Records contained in a dataset:
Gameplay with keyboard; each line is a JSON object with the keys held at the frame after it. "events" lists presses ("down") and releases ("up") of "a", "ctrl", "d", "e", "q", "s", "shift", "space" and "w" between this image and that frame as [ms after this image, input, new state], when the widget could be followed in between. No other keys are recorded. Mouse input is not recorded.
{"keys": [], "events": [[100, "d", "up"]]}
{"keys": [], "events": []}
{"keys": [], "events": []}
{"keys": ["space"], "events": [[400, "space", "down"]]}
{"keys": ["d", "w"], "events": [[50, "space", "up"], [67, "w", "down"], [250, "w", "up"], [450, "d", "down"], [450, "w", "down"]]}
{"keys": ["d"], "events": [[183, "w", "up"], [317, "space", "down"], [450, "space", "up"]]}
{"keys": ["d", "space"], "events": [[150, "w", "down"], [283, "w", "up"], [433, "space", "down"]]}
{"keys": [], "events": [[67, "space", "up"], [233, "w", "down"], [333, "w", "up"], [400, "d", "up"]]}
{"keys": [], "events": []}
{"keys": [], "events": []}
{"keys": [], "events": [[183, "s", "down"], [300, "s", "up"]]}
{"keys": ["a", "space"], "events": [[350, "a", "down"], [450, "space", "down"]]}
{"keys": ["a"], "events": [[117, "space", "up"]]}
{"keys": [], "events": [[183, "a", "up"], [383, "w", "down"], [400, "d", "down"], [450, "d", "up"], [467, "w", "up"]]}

### Required work
Each record above needs to be set down again, word for word.

### Solution below
Gameplay with keyboard; each line is a JSON object with the keys held at the frame after it. "events" lists presses ("down") and releases ("up") of "a", "ctrl", "d", "e", "q", "s", "shift", "space" and "w" between this image and that frame as [ms after this image, input, new state], when the widget could be followed in between. No other keys are recorded. Mouse input is not recorded.
{"keys": [], "events": [[100, "d", "up"]]}
{"keys": [], "events": []}
{"keys": [], "events": []}
{"keys": ["space"], "events": [[400, "space", "down"]]}
{"keys": ["d", "w"], "events": [[50, "space", "up"], [67, "w", "down"], [250, "w", "up"], [450, "d", "down"], [450, "w", "down"]]}
{"keys": ["d"], "events": [[183, "w", "up"], [317, "space", "down"], [450, "space", "up"]]}
{"keys": ["d", "space"], "events": [[150, "w", "down"], [283, "w", "up"], [433, "space", "down"]]}
{"keys": [], "events": [[67, "space", "up"], [233, "w", "down"], [333, "w", "up"], [400, "d", "up"]]}
{"keys": [], "events": []}
{"keys": [], "events": []}
{"keys": [], "events": [[183, "s", "down"], [300, "s", "up"]]}
{"keys": ["a", "space"], "events": [[350, "a", "down"], [450, "space", "down"]]}
{"keys": ["a"], "events": [[117, "space", "up"]]}
{"keys": [], "events": [[183, "a", "up"], [383, "w", "down"], [400, "d", "down"], [450, "d", "up"], [467, "w", "up"]]}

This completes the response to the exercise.